In the electronic medical records stream, admissions are considered COVID-associated if they meet the following criteria:
- If the admission has any ICD-10 code matching {U071, U072, B9729}, or
- If the primary ICD-10 code is one of {R05, R060, R509, Z9911, R0902, R0603, R0609, R062, R069, R0602, R05, R0600, J9691, J9692, J9621, J9690, J9601, J9600, J189, J22, J1289, J129, J1281, B9721, B9732, B342, B349, A419, R531, R6889} and there is a secondary ICD-10 code of Z20828, or
- If the primary ICD-10 code is Z20828.
For the claims stream, admissions are considered COVID-associated if the patient has a primary ICD-10 code matching {U071, U072, B9729, J1281, Z03818, B342, J1289}.
Estimation
For a fixed location \(i\) and time \(t\), let \(Y_{it}\) denote the number of hospital admissions meeting the qualifying conditions. Let \(N_{it}\) denote the total number of hospital admissions.

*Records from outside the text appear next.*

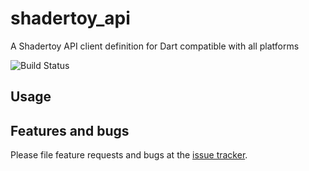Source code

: # shadertoy_api
A Shadertoy API client definition for Dart compatible with all platforms

![Build Status](https://github.com/ivoleitao/shadertoy_api/workflows/develop/badge.svg)

## Usage

## Features and bugs

Please file feature requests and bugs at the [issue tracker][tracker].

[tracker]: http://github.com/ivoleitao/shadertoy_api/issues/new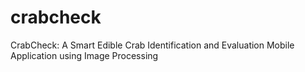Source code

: # crabcheck
CrabCheck: A Smart Edible Crab Identification and Evaluation Mobile Application using Image Processing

Our estimate of the COVID-19 percentage is given by
\[\hat p_{it} = 100 \cdot \frac{Y_{it} + 0.5}{N_{it} + 1}.\]The additional pseudo-observation of 0.5 means this estimate can be interpreted as the posterior mode of a binomial proportion with a \(\text{Beta}(1/2, 1/2)\) Jeffreys prior. The practical effect is to prevent \(\hat p_{it}\) from being exactly zero or one, which would result in estimated standard errors of 0. The estimated standard error is:
\[\widehat{\text{se}}(\hat{p}_{it}) = 100 \sqrt{\frac{\frac{\hat{p}_{it}}{100}(1-\frac{\hat{p}_{it}}{100})}{N_{it}}}.\]Data Streams
smoothed_covid19andsmoothed_adj_covid19: This signal combines data from electronic medical records (emr) and claims records. Here, \(Y_{it} = Y_{it}^{\text{emr}} + Y_{it}^{\text{claims}}\) is the number of hospital admissions meeting the qualifying conditions, where the superscript denotes the respective data stream. Similarly, \(N_{it} = N_{it}^{\text{emr}} + N_{it}^{\text{claims}}\) is taken as the total number of hospital admissions. Thus, the estimate of the COVID-19 percentage is weighted by the contribution from each data stream according to the magnitude of their total admissions.
smoothed_covid19_from_claimsandsmoothed_adj_covid19_from_claims: This signal uses data solely from the claims stream: \(Y_{it} = Y_{it}^{\text{claims}}\) and \(N_{it} = N_{it}^{\text{claims}}\).
Backwards Padding
This source undergoes the same backwards padding adjustment as the doctor-visits
source; see its documentation.
Smoothing
This source undergoes the same smoothing adjustment as the doctor-visits
source (see its documentation), with the exception
that the smoothing is performed on the raw counts, rather than the raw rate.